Tuesday, September 8, 2015

Opposite Think; Religious Freedom is the Opposite of What They Think It Is

On September 8, 2015, a Kentucky County clerk who had been refusing to issue any marriage licences ever since same-sex marriage was upheld was let out of jail after marriage licences began to be issued to all qualified applicants, including same sex couples by the office in which she works.  A judge ordered her deputy clerks to issue the licences.  It remains to be seen whether she will interfere with the issuance of these licences now that she is out of jail.  Her current objection is that same sex marriage offends her religious sensibilities and that her name appears on the paperwork implying her approval even if she does not issue the licence and she is appealing the case based on that objection.
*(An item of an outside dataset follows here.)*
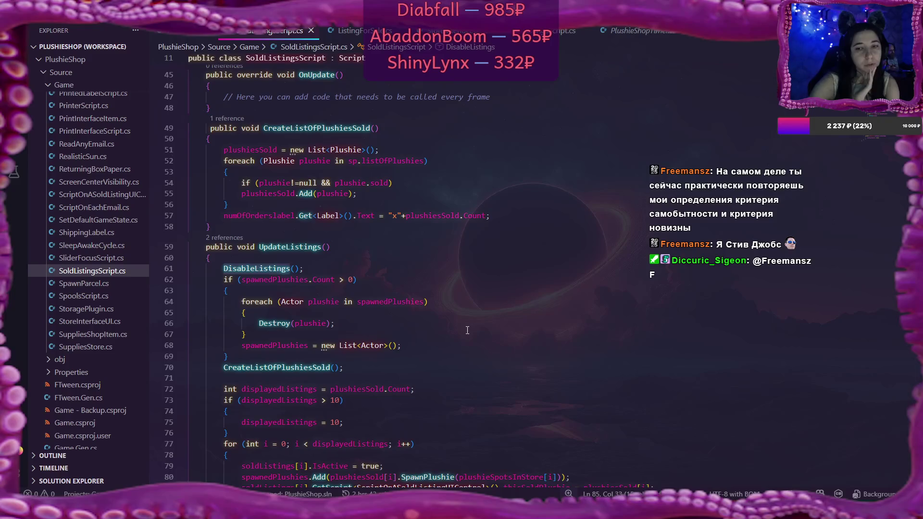
{"action": "scroll", "coordinate": [467, 330], "scroll_direction": "down", "scroll_amount": 4}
While it was probably ill-advised for the judge to give this clerk the martyrdom she had been seeking by sending her to jail, her obstinate behavior was proving difficult to counter.  How could the judge force her to obey the law after all?  Fines would probably have been a good idea even though they would have been paid easily by her supporters on her behalf.  The licences still would not have been issued.
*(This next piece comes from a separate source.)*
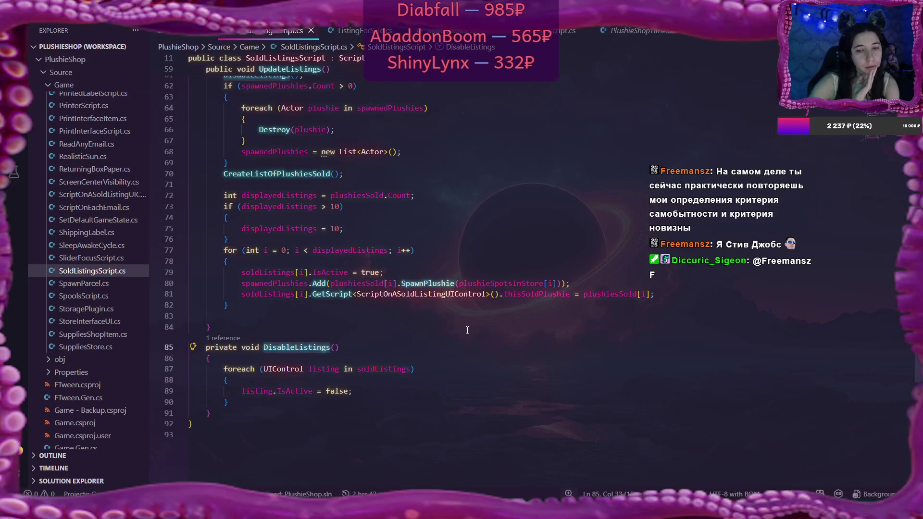
{"action": "scroll", "coordinate": [467, 330], "scroll_direction": "up", "scroll_amount": 4}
Tactics aside, the situation raises a number of questions such as "should she be made to violate her 'religious conscience' so that the rule of law is upheld?"  This generally is a argument whose conclusion depends on how you define "religious freedom" as enumerated in the First Amendment.

The quick and easy answer is the rule of law must prevail BUT if it violates your conscience, religious or otherwise, and you defy it, you must be prepared to accept the consequences of its violation.  This does not mean you can break other laws to signal your opposition to the law in question; no, it means you violate the law in question and hope that the application of the consequences awakens the conscience of the nation in opposition to the supposedly odious law.

This is what Martin Luther King Jr. and his supporters did when they broke the Jim Crow laws, tried to vote or tried to defy any of the racist segregation laws.  He did not break other laws and he did not commit violence.  He also spent much time in jail suffering the consequences of the laws he broke.  His cause ultimately prevailed in the sense that laws enforcing segregation were eventually outlawed because he indeed did awaken the conscience of the country.  Thank goodness for Martin Luther King, Jr.

So in this sense the County Clerk is working from the Civil Rights playbook.  The question then becomes is whether she is indeed fighting for Religious Freedom and against tyranny.  The answer to this is, pretty much obviously, no, she is not fighting for Religious Freedom.

The comparison to the Civil Rights era is again very useful. First of all, this case actually has nothing to do with religion on a legal level - no one cares why the Clerk is not issuing marriage licences to all qualified applicants.  Her reasons could be arbitrary and capricious or well thought out.  Her reasons are irrelevant.  If an atheist or Hindu, Muslim, Jew, Catholic  or Jedi Knight were to refuse to issue the licences, they would all be in trouble.  The problem is NOT what she believes, it's in her behavior.

That makes all the talk about religious freedom totally bogus since her religious beliefs are simply irrelevant to her being jailed.  An atheist would be heading for that same jail if they did the same thing.

We then come down to whether a person has a right, as a government employee and County Clerk, to not give out marriage licences to mixed race couples (for whatever reason) as occurred pre-Civil Rights or to same sex couples (for whatever reason) as is occurring here.  Obviously the answer is no, there is no such right.

And no, this County Clerk does not want religious freedom; she wants Religious Privilege.  She wants to obey the laws she wants to obey according to her religion in a way the violates the religious beliefs of others.  That is the definition of privilege and is the opposite of Religious Freedom.  Yes, this is Opposite Think.